Auditor-General Lyn Provost wasn't happy about the Government's controversial decision to invest $11.5 million in a Saudi Arabian sheep farm, official documents show.
Foreign Minister Murray McCully's office today released hundreds of documents covering the deal, setting out the impact of the 2007 ban on the export of live sheep for slaughter on New Zealand's relationship with Saudi Arabia, and the attempts made to limit the damage.
The documents show the solution - investing in Saudi businessman Hmood Al Ali Al Khalaf's farm and turning it into an agrihub showcasing New Zealand equipment - was carefully considered and researched.
But in 2013, before any money was paid out, Ms Provost told ministers the business case they had presented raised more questions than answers.
"We consider the financial case to be weak... in our view there was insufficient information on the financial benefits accruing," she said.
Ms Provost wasn't sure about the legality of live sheep being sent to Saudi Arabia for breeding, although she noted "ministry staff have assured us the arrangement will meet the necessary legal requirements".
Mr Khalaf lost millions when exports were banned, and Foreign Minister Murray McCully has said New Zealand's relations with Saudi Arabia were "poisoned".
A free trade agreement was put on hold, and still hasn't been signed.
Mr McCully has said the deal struck with Mr Khalaf was made to defuse the diplomatic situation and to avoid the possibility of being sued for up to $30m.
Labour doesn't believe the legal threat existed, and the documents don't prove it one way or another because the Government's legal advice isn't included.
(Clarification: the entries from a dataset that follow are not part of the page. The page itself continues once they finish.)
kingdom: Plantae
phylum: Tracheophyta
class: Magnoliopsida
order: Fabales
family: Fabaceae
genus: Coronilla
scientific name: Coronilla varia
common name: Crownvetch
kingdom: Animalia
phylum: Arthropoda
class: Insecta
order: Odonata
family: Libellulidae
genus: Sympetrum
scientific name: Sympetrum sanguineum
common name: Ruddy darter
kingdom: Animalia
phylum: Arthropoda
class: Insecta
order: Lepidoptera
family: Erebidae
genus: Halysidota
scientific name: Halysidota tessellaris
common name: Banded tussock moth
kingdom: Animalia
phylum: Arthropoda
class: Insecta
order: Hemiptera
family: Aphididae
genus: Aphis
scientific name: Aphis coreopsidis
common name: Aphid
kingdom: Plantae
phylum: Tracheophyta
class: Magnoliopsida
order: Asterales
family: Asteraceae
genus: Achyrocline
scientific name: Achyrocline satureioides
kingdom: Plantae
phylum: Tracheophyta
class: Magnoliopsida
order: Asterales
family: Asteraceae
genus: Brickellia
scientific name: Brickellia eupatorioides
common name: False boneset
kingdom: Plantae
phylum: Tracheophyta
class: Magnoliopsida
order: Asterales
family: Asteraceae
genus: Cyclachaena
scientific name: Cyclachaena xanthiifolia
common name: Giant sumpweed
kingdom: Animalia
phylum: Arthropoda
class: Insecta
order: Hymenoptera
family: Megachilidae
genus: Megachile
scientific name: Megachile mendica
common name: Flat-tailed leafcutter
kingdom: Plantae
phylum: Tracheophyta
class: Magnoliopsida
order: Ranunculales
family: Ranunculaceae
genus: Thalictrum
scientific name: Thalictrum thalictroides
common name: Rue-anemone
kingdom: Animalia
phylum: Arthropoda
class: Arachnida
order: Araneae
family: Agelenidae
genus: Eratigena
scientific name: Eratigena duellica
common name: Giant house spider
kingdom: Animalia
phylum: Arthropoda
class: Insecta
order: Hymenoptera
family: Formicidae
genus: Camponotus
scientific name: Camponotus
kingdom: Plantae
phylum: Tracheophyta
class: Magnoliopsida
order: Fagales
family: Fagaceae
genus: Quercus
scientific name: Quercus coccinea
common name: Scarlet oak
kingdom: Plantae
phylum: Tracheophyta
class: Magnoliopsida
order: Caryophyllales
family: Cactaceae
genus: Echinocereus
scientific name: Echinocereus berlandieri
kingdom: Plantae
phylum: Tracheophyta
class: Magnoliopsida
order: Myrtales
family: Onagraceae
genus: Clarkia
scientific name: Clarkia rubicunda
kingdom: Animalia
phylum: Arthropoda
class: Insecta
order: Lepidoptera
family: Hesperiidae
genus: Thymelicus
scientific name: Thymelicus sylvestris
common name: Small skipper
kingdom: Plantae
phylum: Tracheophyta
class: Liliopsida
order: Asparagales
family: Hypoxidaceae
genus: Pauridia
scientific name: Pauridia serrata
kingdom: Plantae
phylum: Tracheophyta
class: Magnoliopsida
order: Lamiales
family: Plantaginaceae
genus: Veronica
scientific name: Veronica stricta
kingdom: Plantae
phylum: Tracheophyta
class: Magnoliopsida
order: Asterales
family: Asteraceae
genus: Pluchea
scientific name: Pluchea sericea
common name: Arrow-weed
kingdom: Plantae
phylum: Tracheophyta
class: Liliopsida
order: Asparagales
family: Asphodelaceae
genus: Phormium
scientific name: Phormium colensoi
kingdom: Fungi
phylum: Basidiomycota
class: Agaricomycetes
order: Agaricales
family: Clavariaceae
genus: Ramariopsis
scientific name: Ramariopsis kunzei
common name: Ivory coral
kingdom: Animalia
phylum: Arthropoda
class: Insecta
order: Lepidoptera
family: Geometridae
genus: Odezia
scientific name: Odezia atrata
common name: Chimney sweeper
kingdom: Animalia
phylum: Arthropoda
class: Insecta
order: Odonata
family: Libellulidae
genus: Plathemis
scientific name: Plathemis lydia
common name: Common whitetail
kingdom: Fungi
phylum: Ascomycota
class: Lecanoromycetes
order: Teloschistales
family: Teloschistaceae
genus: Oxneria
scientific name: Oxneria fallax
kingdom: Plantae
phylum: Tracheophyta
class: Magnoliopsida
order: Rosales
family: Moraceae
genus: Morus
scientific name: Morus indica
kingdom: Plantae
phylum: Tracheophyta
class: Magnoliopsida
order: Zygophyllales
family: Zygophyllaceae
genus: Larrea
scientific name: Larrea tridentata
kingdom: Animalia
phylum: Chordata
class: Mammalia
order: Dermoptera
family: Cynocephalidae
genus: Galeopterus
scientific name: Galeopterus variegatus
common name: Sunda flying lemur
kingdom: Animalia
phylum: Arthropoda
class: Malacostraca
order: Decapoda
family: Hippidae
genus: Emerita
The documents show that the auditor-general's office was concerned about what it described as an "unusual" arrangement.
Papers show the final draft plan for setting up the agrihub and flying out 900 sheep for breeding was set out in 2013.
The cost breakdown shows $4m was committed to what is described as the Saudi-NZ Partnership.
Labour has accused the Government of making a $4m payment to Mr Khalaf, which it suggests was made to secure the free trade agreement.
It has described the payment as a bribe.
Prime Minister John Key, who is in the Cook Islands, says he stands by the deal and believes it was in New Zealand's best interests.
"It hasn't embarrassed the Government... I think most New Zealanders would say `get on with it'," he told reporters.
The documents were released under the Official Information Act, and many pages have been redacted.